#### [EXERCISE BRIEF]
Quote everything from the beginning of the records down through the line containing "duur kan leiden tot warping, delaminatie en", reproducing each line unchanged.

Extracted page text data
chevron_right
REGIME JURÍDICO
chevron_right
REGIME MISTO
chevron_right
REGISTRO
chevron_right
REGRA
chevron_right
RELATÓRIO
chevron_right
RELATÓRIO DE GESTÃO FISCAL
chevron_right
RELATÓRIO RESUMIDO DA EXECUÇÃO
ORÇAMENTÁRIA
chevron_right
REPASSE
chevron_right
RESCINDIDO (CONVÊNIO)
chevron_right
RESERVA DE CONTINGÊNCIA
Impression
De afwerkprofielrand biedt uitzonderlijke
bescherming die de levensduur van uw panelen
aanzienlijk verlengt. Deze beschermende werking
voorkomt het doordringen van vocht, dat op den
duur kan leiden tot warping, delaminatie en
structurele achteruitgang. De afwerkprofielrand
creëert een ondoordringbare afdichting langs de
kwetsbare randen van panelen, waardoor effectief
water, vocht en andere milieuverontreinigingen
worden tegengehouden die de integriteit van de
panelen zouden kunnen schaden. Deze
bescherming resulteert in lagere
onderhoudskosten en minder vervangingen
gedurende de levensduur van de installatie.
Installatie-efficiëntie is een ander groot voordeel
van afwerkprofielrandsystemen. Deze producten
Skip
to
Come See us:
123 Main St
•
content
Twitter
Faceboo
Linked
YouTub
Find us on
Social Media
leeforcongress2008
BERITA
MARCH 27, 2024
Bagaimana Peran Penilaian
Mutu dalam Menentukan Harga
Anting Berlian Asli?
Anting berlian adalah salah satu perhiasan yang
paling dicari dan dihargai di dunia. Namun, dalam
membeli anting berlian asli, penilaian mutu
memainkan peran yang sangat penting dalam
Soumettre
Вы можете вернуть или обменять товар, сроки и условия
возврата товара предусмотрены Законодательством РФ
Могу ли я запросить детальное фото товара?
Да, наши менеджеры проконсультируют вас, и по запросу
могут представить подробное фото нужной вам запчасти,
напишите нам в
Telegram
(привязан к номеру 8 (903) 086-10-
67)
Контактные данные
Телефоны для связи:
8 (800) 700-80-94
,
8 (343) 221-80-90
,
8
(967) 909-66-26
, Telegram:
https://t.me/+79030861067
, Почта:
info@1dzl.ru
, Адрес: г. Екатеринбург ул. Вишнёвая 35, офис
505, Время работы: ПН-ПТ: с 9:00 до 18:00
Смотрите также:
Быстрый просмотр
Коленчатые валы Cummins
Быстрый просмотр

#### [RESPONSE AREA]
chevron_right
REGIME JURÍDICO
chevron_right
REGIME MISTO
chevron_right
REGISTRO
chevron_right
REGRA
chevron_right
RELATÓRIO
chevron_right
RELATÓRIO DE GESTÃO FISCAL
chevron_right
RELATÓRIO RESUMIDO DA EXECUÇÃO
ORÇAMENTÁRIA
chevron_right
REPASSE
chevron_right
RESCINDIDO (CONVÊNIO)
chevron_right
RESERVA DE CONTINGÊNCIA
Impression
De afwerkprofielrand biedt uitzonderlijke
bescherming die de levensduur van uw panelen
aanzienlijk verlengt. Deze beschermende werking
voorkomt het doordringen van vocht, dat op den
duur kan leiden tot warping, delaminatie en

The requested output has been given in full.